Doron clears a major hurdle and shifts the race for the new power plant
In a notice to the stock exchange, the Luzon Group, one of the main shareholders in the Dorad power plant, revealed that the construction contract for “Dorad 2,” worth NIS 3 billion, was unanimously approved by the plant’s board. At any other power plant this would have been routine news. But at Dorad, which is burdened by shareholder disputes, unanimous approval hides a drama: Adeltec, the minority shareholder, with 18.75% of the plant, are now approving progress in the project, after previously opposing it strongly because of regulatory concerns. Resolving the dispute between the shareholders would put Dorad in the favorite’s position to win the last remaining slot in the race launched by the Electricity Authority to build power plants in central Israel, at the expense of Generation Fund’s Reindeer power plant.● Exclusive | Doral raised NIS 920 million and was hit by the sharp declines on the stock exchange● Israel’s renewable energy installations broke an all-time record
Dorad power plant is notorious for shareholder disputes, which have even reached the courts several times. One of the main disputes that remains concerns the plant’s expansion, Dorad 2, which would make it one of the largest power plants in Israel. The plant’s main shareholders, the State of Israel, through the Sheta”a company owned by the state-run Trans-Israel Pipeline Company, and the Luzon Group, are very interested in expanding the plant and realizing its full potential, given the huge demand for electricity expected with the rise of data centers amid the artificial intelligence revolution. However, Adeltac, the energy company of businessman Uri Adelsburg, have been worried. Today it is Israel’s largest private electricity producer, second only to the state-owned Electric Company. That has put it in the regulatory spotlight, because the goal is for the electricity market to be competitive and for there to be no improper incentives for certain power plants to slow down production in order to manipulate the market and generate higher profits at another plant.

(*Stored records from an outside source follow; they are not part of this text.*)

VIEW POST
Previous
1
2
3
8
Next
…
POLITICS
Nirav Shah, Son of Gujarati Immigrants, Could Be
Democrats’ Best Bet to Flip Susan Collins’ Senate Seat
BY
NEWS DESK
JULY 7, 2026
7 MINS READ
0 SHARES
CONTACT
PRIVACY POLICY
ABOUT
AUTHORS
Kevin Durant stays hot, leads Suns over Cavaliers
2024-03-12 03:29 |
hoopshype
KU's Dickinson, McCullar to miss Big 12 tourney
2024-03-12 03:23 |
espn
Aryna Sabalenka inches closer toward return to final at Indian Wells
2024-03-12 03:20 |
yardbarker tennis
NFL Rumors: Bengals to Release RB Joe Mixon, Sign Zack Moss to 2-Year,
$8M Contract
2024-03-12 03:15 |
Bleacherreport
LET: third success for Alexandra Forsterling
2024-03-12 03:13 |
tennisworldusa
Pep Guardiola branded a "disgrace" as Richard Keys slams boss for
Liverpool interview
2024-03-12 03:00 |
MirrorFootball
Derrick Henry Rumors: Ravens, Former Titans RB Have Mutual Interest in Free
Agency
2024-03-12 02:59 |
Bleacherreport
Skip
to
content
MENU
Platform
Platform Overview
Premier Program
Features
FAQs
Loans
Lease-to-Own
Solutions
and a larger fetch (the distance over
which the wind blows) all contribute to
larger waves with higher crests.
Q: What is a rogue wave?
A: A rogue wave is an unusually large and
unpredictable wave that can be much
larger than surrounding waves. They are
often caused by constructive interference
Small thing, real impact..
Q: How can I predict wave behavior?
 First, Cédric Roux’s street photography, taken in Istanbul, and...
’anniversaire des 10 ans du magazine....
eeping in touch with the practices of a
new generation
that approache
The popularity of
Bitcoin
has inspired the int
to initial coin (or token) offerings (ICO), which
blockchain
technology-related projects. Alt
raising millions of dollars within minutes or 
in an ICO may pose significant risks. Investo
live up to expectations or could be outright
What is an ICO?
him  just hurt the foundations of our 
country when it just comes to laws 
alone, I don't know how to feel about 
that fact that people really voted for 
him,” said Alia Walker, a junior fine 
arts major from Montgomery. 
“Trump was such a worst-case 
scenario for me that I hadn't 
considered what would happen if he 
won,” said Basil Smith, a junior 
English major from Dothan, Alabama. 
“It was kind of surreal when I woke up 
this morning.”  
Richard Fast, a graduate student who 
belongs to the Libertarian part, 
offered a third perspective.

The regulatory concern was nevertheless removed. Recently, the Competition Authority created a new and sophisticated model that calculates the actual ability to manipulate the market. Adeltac believe the new method opens a path for them to keep their position in the power plant while it expands significantly. Moreover, Dorad is expected to connect to the grid in 2032, and by then new generation capacity is expected to come online, reducing Adeltac’s relative market share. The Electricity Authority, whose regulatory approval is also required, says it is waiting for a final decision from the Competition Authority, which has not yet been issued. On June 8, the Competition Authority published a similar approval regarding the main competitor, Reindeer, and now the parties are waiting for a decision on Dorad, which is expected by the end of June. Assuming the approvals are granted, Adeltac are even considering increasing their position at the expense of Sheta”a once it sells its stake, and they are also expected to slightly increase their share at the expense of Phoenix.
The Electricity Authority has opened four possible slots for power plants in the central region. Three of them are already effectively taken, Kesem, Dalia 2, and recently OPC announced financial close. One slot remains, and two major plants are competing for it, Dorad, as noted, and Reindeer, the PowerGen power company owned by Generation Fund. So far, Reindeer had appeared to be the favorite, because of Dorad’s internal problems. But now, as Adeltac appear more optimistic about the regulatory restriction, the construction contract they signed, which Reindeer has not yet signed, changes the picture and positions Dorad as the main contender. It should be noted that neither has yet signed a gas supply agreement.
If Dorad manages to reach financial close by the end of June, it will receive “availability payments” from the Electricity Authority, worth 3.31 agorot for each available kilowatt in each hour of availability, about NIS 25,000 for every hour of availability for a plant the size of Dorad. A later closing would yield a lower payment. These availability payments, considered relatively generous, are intended to encourage the rapid construction of gas-fired power plants near demand centers.
Another hurdle, however, has recently emerged between Dorad and Sheta”a, which are not only the largest shareholders but also the owners of the land on which the plant sits. They are demanding to raise the rent from just NIS 4 million a year to NIS 120 million, a sum considered especially high. Adeltac argue that according to appraisal estimates, the cost should be even lower than it is today. These rental payments are expected to become significant when Sheta”a eventually sells its shares in the power plant, after it realizes the plant’s potential with Dorad 2. It is not yet clear how the dispute will be resolved, but the estimates are that it is more solvable than rigid regulatory problems.